Below is a typical scene that is ubiquitous in Delhi Metro
I have been travelling regularly in the metro for about a year now. People used to listen to music regularly (sometimes with earphones which leaked music like a loudspeaker!).
Over the last few months, there has been a noticeable shift to people watching videos.
And not downloaded videos taken on a SD card. Videos from YouTube, Hotstar etc — Series, episodes, whole movies.
Downloaded using the app’s ‘take this offline’ feature.
This made me realize — silently, the digital world is being brought offline for us. And we did not even realize it while this silent revolution was happening around us.
Start thinking about the digital things you can’t do offline.
But first. let me first list down the online things I can do offline
Now when I think about it, thats about 90% of my internet activity.
Notice how more than half of the list is dominated by Google.
Now, which apps do I have on me, find them useful and want to utilize but don’t end up using that much?
Here is a small list — eDX, Khan Academy (MOOC), Calm (a meditation app), Evernote (It wants me to pay for offline feature — which keep gives me for free).
To the original question, what can’t you do offline? My answer is — not much and what I cant do offline, I dont end up doing much of.
Whose loss? the answer to that is pretty clear
So how is this useful for us?
Its an indication of how the most savvy digital companies keep an eye on the ground (and to their analytics).
If you want to increase consumption of videos but are hampered with either patchy bandwidth in India or by the behaviour of people in preserving their battery by turning off data; give them a way to carry the videos with them — just ensure that the ads are downloaded as well!
Same goes with everything — Stickiness means more revenue, by ads, subscriptions etc
Its a win-win situation. For example, in case of videos, for the consumer, who is ready to consume massive amount of videos; for the companies, who ensure stickiness to their media platform (like YouTube); for the sponsors, whose ads are shown to a much more bigger audience than would have been possible if I was dependent on the death wheel of buffering.
So when we as digital guerillas are planning to create something, a good question to ask ourselves — why not give this offline as well? Google and other companies are already making this a basic hygiene for people. Soon, you might be an outlier if you don’t.
Its fascinating how insidiously this habit got inculcated and how it reached a cultural inflexion point, when suddenly like a culture meme, the metro going population encouraged each other to download videos by just displaying their own behaviour.

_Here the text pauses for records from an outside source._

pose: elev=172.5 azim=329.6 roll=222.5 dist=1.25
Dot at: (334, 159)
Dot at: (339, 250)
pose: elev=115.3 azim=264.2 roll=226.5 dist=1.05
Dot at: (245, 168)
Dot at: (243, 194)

Btw Google has been becoming more ambitious with its offline feature for YouTube called YouTube Go. See this here — link
Coming back to the Delhi Metro. After watching a coach full of people silently chuckling to themselves (sometimes watching a Friends episode like a silent movie, surreptitiously peeking over someone’s shoulder), I decided to take the plunge.
Now my mobile is full of videos from a bewildering variety of sources — from TED, National Geographic, Code a Day to Why Japan is the weirdest place on earth!. Now I chuckle to myself :)
When a idea makes sense and is perfect for the time, you don’t need to spend billions to advertise it.
People do it happily while going about their daily lives. And become your brand ambassadors along the way
Google clearly knows this already!
So yeah — Victor Hugo was right…as always!